Thank you all very much for your contributions, we have been left with plenty to think about. Our spirits have also been dampened a bit

I would like to add a few more comments. In relation to a future mortgage I cannot see my son applying for one in the near term. With money for the deposit he will be getting from me  + some of his mortgage paid in a few years + hopefully some capital appreciation, hopefully he will have built up some equity in 5 or 6 years. Do any of you think these might improve his future mortgage prospects.  Hopefully his career/income will improve also as he finished an engineering degree course last summer. 

As has been mentioned above going guarantor is not acceptable to banks anymore

Would any of you know the current advantages for first time buyers


----------



## Brendan Burgess (25 Jan 2014)

Mr Eastwood said:


> Would any of you know the current advantages for first time buyers



There is none at present. However, they could be reintroduced at some later stage, so I would stronly recommend that he does not buy an investment property.


----------



## SarahMc (26 Jan 2014)

I would tend to agree, he is young, just out of college and starting his career. Now is not the time for him to buy an investment property, he might want to head off for a year, go back and do a masters, he might meet someone and want to buy jointly. Tying himself to this investment and the risks and impact on his borrowing capacity at this stage is not wise.


----------



## RainyDay (26 Jan 2014)

Mr Eastwood said:


> My son will need a mortgage for most of his third as he does not have the funds, but his income is too low to get a mortgage on his own. He will only get a mortgage if it is done jointly with me[/SIZE][/FONT]


Take this a hint.


----------



## Mr Eastwood (27 Jan 2014)

Thanks very much to everyone for your much valued contributions


----------



## Bronte (28 Jan 2014)

Mr Eastwood said:


> Would any of you know the current advantages for first time buyers


 

I am very skeptical that the advantages were all they seemed.
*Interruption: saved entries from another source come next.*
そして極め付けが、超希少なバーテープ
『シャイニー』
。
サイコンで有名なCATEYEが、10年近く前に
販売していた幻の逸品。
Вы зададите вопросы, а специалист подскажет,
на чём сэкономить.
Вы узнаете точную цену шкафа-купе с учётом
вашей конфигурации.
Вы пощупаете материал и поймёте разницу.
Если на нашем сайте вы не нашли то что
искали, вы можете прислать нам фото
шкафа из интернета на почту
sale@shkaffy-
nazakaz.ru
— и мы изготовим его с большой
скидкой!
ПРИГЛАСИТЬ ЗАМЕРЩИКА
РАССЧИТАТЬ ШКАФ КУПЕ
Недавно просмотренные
There used to be a grant/reduction but all that happnened then was that the property price reflected this.

It was suggested to you that you post a new thread as the son, so that advice could be given from that angle. It might be an interesting angle on all of this.

I think it might be a better idea for you to purchase and he to manage it so see if he can handle it.  That would be very educational for him.


----------